To test the soil pH, you can purchase inexpensive strips of litmus paper or a more expensive handheld pH testing meter, or you can have a sample professionally analyzed for a fee.

Fertilize

Feeding your lawn in the spring helps prepare it for the heat of summer. When grasses come out of dormancy in the spring, the root systems grow and store carbohydrate reserves. Once summer rolls around, grass growth and carbohydrate production slow, so the grass depends upon the stored reserves as energy sources.

The best time to fertilize in the spring is when the soil temperature, not the air temperature, reaches at least 55°F. Look for a granular product that contains nitrogen, phosphorus, and potassium for the best results.

Apply a Pre-Emergent Herbicide

The best way to control ways is to start early in the season before they even germinate. Apply a pre-emergent herbicide to your lawn in early spring before soil temperatures start warming up (but after you’ve overseeded with grass seed). A pre-emergent doesn’t kill the seeds but interrupts processes that prevent the seed from making it through germination.

Prep Your Lawnmower

Before you fire up your lawnmower for the season, spend a little time getting it ready so that it’s running in peak condition. Make sure to check the spark plug and replace it if needed, change the oil, clean or replace the air filter, sharpen the blade(s), clean built-up grass clippings from the mower deck, and finish by oiling all axles and control levers.

When you start mowing, always start at a little higher mowing height than the recommended level for your grass and never remove more than one-third of the grass blade when cutting. Over time gradually drop the height down to where it is recommended, but continue to remove only a third at a time.

Remove Weeds

Even though you did put a pre-emergent herbicide down, chances are some weeds still sprouted in your lawn. To keep a few weeds from becoming a bigger problem, pull them by hand or apply a selective, post-emergent herbicide.
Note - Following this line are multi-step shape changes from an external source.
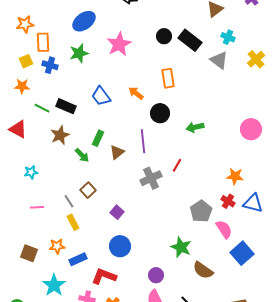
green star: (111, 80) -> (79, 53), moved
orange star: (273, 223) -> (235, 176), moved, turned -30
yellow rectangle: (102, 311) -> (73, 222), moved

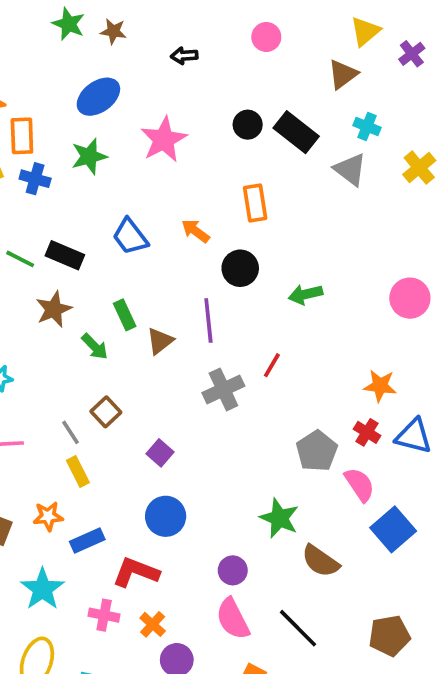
green rectangle: (98, 138) -> (125, 315), turned -49

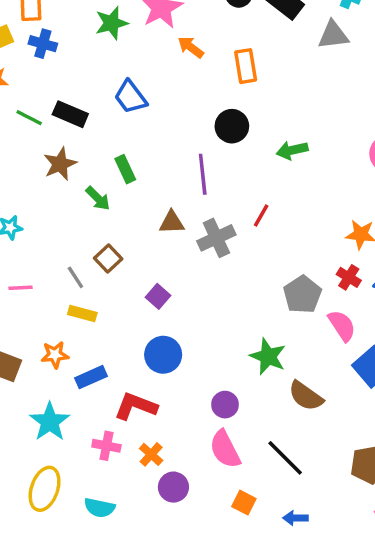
green star: (89, 156) -> (112, 23), moved
gray triangle: (350, 169) -> (333, 35), turned -44
orange arrow: (195, 231) -> (191, 47), moved
brown triangle: (160, 341) -> (172, 222), moved, turned 36
yellow rectangle: (78, 472) -> (82, 313), turned -48

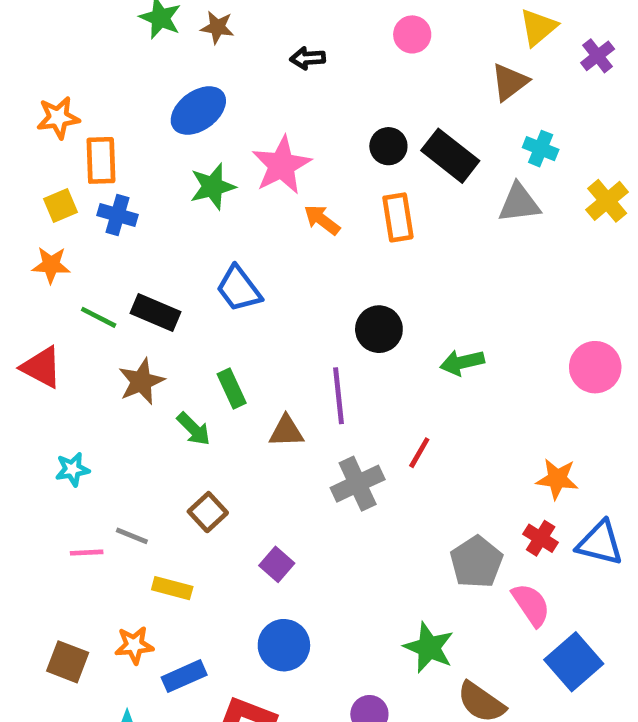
orange rectangle: (246, 66) -> (398, 217), moved
brown triangle: (172, 222) -> (286, 431), moved
gray line: (75, 277) -> (132, 536), moved, turned -35

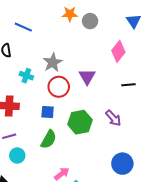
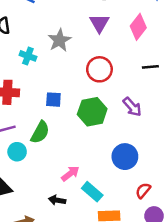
purple triangle: (87, 77) -> (99, 23), moved
red circle: (59, 87) -> (99, 69), moved
green semicircle: (49, 139) -> (40, 132), moved
blue circle: (122, 164) -> (125, 157), moved

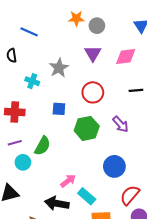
pink diamond: (138, 27) -> (126, 56), turned 45
blue square: (53, 100) -> (59, 109), moved
red semicircle: (143, 190) -> (130, 195), size x1.5
black arrow: (57, 200) -> (57, 203), size x1.6

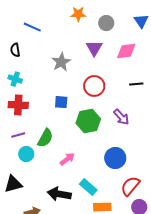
gray circle: (97, 26) -> (106, 23), moved
cyan cross: (32, 81) -> (15, 79), moved
pink arrow: (68, 181) -> (67, 159), moved

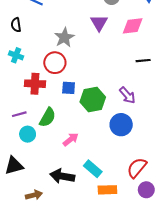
red circle: (94, 86) -> (55, 63), moved
blue square: (61, 102) -> (69, 88), moved
red cross: (18, 105) -> (35, 84), moved
blue circle: (115, 158) -> (121, 125), moved

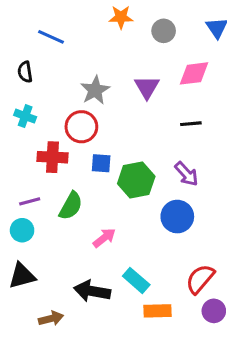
purple triangle: (99, 23) -> (147, 87), moved
black line: (143, 61) -> (191, 124), moved
cyan circle: (28, 134) -> (22, 230), moved

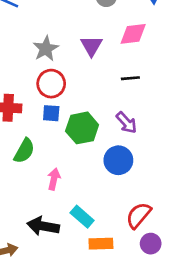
red circle: (81, 127) -> (51, 84), moved
pink arrow: (104, 238) -> (54, 179), turned -40

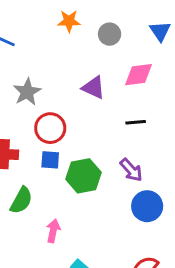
purple triangle: (91, 46) -> (94, 88), turned -35
gray star: (46, 49) -> (27, 92), moved
blue circle: (118, 160) -> (147, 206), moved

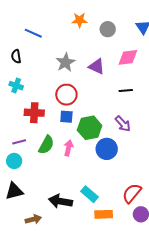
gray star: (27, 92) -> (65, 62), moved
blue circle: (147, 206) -> (107, 149), moved
pink arrow: (53, 231) -> (68, 148), moved

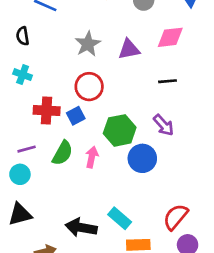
purple triangle: (97, 66) -> (129, 49), turned -36
blue square: (66, 117) -> (76, 116), moved, turned -32

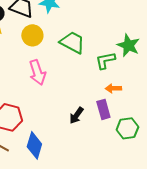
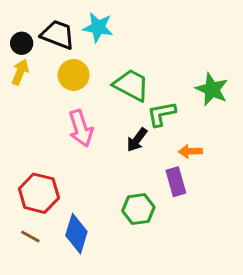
green L-shape: (105, 60) -> (161, 114), moved
black arrow: (76, 115) -> (137, 140), moved
green hexagon: (127, 128) -> (138, 209), moved

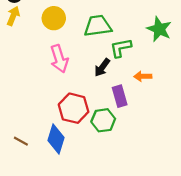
green trapezoid: (131, 85) -> (98, 26), turned -36
purple rectangle: (176, 182) -> (120, 96), moved
red hexagon: (39, 193) -> (74, 108), moved

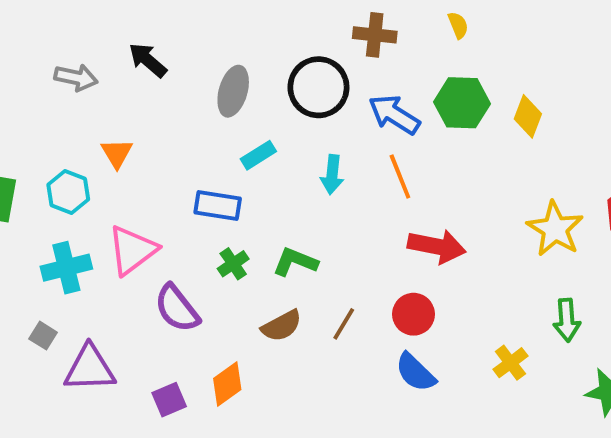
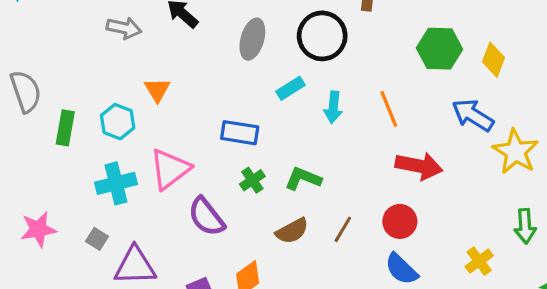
blue arrow: (394, 114) -> (473, 115), moved
cyan rectangle: (258, 155) -> (290, 88), moved

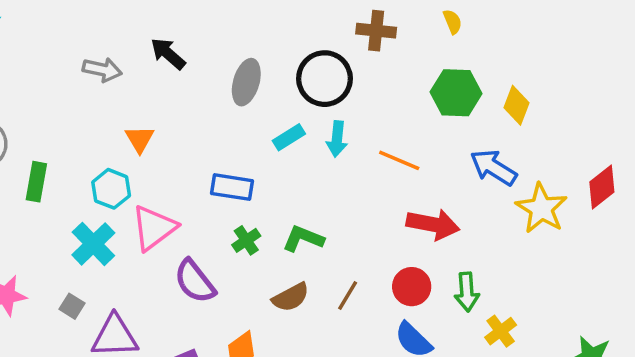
cyan arrow: (333, 107) -> (337, 139), moved
orange line: (389, 109) -> (399, 160), turned -45
cyan hexagon: (118, 122) -> (111, 189), moved
cyan cross: (116, 183) -> (93, 244), turned -30
green arrow: (525, 226) -> (467, 292), moved

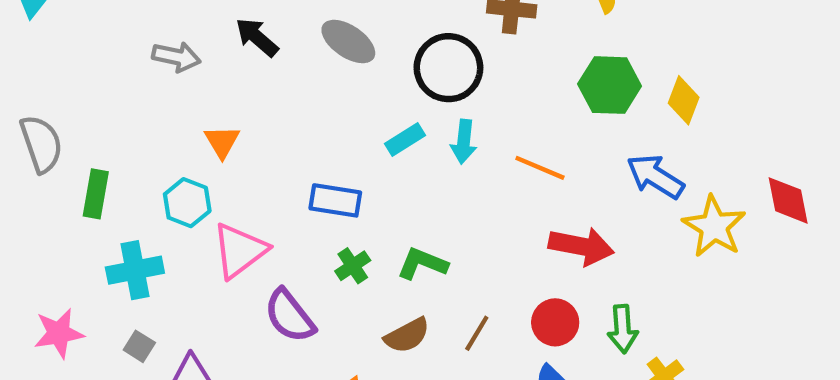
gray ellipse: (246, 82) -> (348, 42), moved, turned -72
red diamond: (602, 187) -> (788, 200), turned -63
cyan cross: (93, 244) -> (135, 270), moved, turned 33

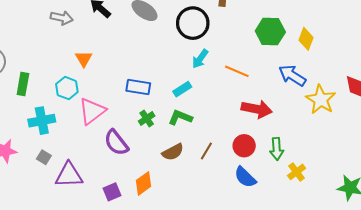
cyan rectangle: (405, 139) -> (182, 89), moved
cyan arrow: (464, 142) -> (200, 59), turned 30

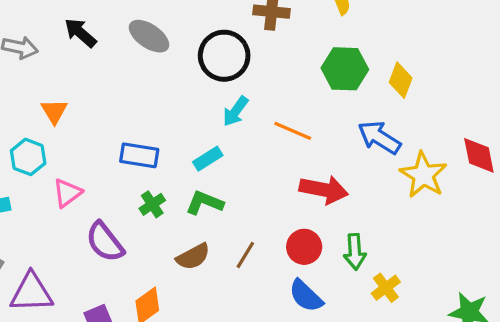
pink triangle: (92, 111) -> (67, 193), size x0.7

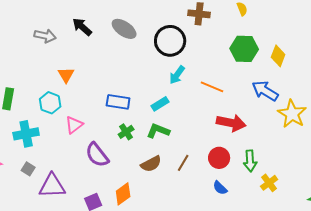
blue semicircle: (306, 296) -> (220, 188), size x0.7

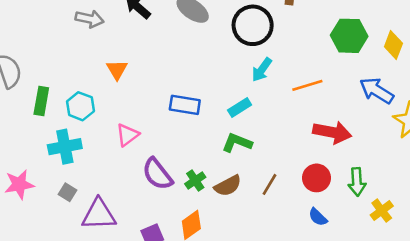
orange line: (212, 87) -> (307, 85), turned -40
cyan hexagon: (50, 103) -> (80, 106), moved
green cross: (126, 132) -> (195, 181), moved

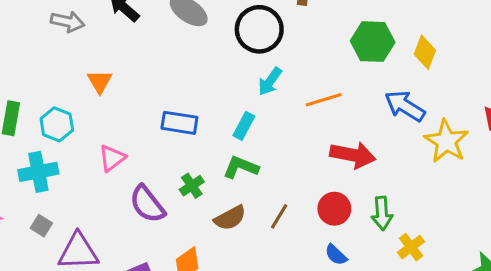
cyan rectangle: (240, 107) -> (244, 126), turned -30
green cross: (195, 181) -> (192, 186), moved

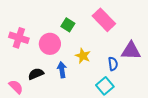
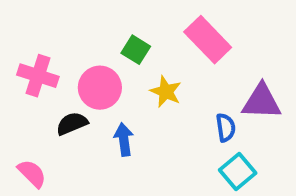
yellow star: (83, 56) -> (166, 92), moved
black semicircle: (36, 74) -> (72, 124), moved
cyan square: (105, 86) -> (238, 171), moved

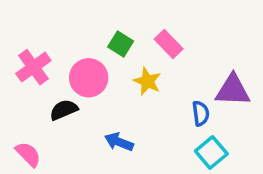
pink rectangle: (208, 40) -> (169, 44), moved, size x0.7
pink cross: (38, 76) -> (33, 67), turned 36
blue arrow: (124, 140) -> (119, 142), moved, turned -60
Manually pulling weeds is time-consuming, although very effective when done correctly. Use a flathead screwdriver or a specially designed weed popper tool to remove the entire plant, roots, and all. This keeps the weed from regrowing.

Selective herbicides target non-grassy or broadleaf weeds, so they are generally safe for lawn applications (always check the label before applying) and won’t kill the grass. They kill down to the root so that the weed won’t resprout.

Turn on Sprinkler System

If your lawn has an automatic sprinkler system, this is the time to give it a once-over. Turn the system on, making sure all valves are correctly positioned. Then check all pipes, lines, heads, and nozzles for leaks or cracks and replace any broken parts. Also, adjust the spray patterns and alignment for maximum efficiency.